→ EXERCISE OBJECTIVE
Reproduce all the data exactly, without pictures.

[THE DATA Boundary: Start]

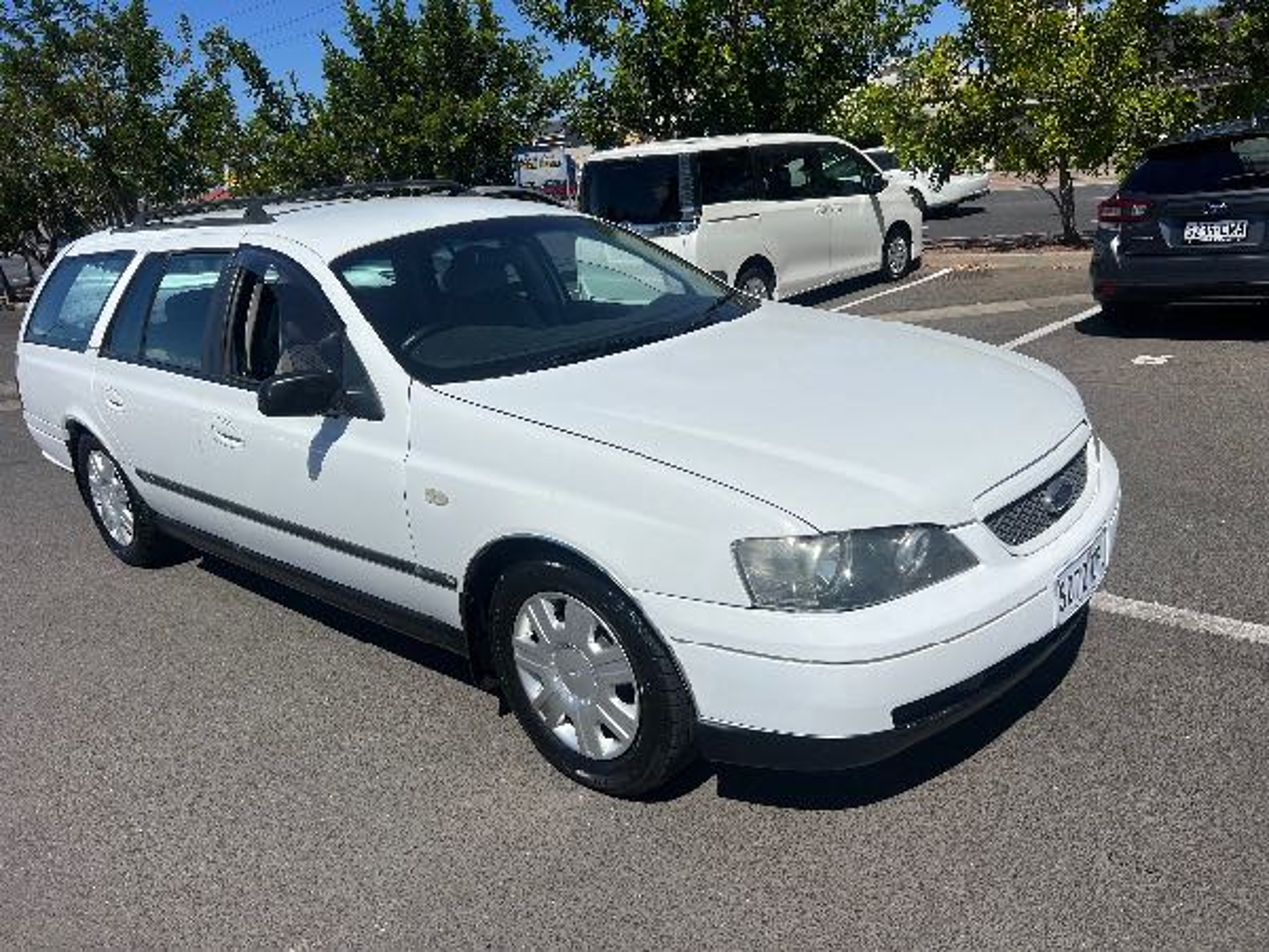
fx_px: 953
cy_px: 476
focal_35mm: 26
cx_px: 634
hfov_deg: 67.3
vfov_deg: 53.1
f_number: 1.5
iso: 50
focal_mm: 5.7
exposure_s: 1/14286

[THE DATA Boundary: End]

→ WORKED SOLUTION
fx_px: 953
cy_px: 476
focal_35mm: 26
cx_px: 634
hfov_deg: 67.3
vfov_deg: 53.1
f_number: 1.5
iso: 50
focal_mm: 5.7
exposure_s: 1/14286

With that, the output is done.